The zinc and lead minerals occur in zones of shearing, shattering, and brecciation in limestone beds, particularly where there has been considerable silicification of the original beds. Drilling is done wet, and the cuttings are diverted into a powder box by a spout. The experience in this district, according to Netzeband, has been that no great reliance can be placed on assays of the cuttings, though this may be due in part to the lack of close supervision of the sampling by competent observers.
At Gilman, Colo., drill cuttings from each 6 feet of hole are caught in a powder box, from which a sample of the sludge is cut from top to bottom. The ore is of a grade that does not necessitate close sampling and is so friable that the sample is usually contaminated. A composite assay of the sludge from an entire hole is regarded as accurate enough, however, to be used in ore-reserve calculations.
At Edwards, N. Y., prospect drilling with hammer machines is a regular feature of routine exploration work.

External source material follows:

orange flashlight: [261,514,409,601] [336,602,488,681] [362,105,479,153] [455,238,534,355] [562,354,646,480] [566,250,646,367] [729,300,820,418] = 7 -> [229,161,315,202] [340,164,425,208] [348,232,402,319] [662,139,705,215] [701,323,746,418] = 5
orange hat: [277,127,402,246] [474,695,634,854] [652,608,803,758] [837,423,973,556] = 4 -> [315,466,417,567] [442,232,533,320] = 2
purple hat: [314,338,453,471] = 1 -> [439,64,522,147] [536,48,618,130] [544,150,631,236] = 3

Here, zinc ore occurs as a sulfide replacement of silicified, folded dolomite beds. The sludge from the holes is assayed, but, since the ore minerals are very brittle, the samples are salted and generally assay about 25 percent too high.
In general, it may be said that where the ore minerals are not friable and have about the same toughness and hardness as the gangue or are disseminated in small particles uniformly through the matrix, hammer-drill samples may be accurate if precautions are taken to catch and settle all the sludge. If the ore minerals are brittle, occur in layers or bands, and are of very different hardness than that of the gangue, assay results will be high, due to salting. In such cases, an inch of rich ore cutting across the hole may salt several feet of sample or even the whole sample beyond the rich section. Even in such instances, however, samples may be valuable as indicative of mineralized formation if conditions are understood and too much reliance is not placed on the assay returns.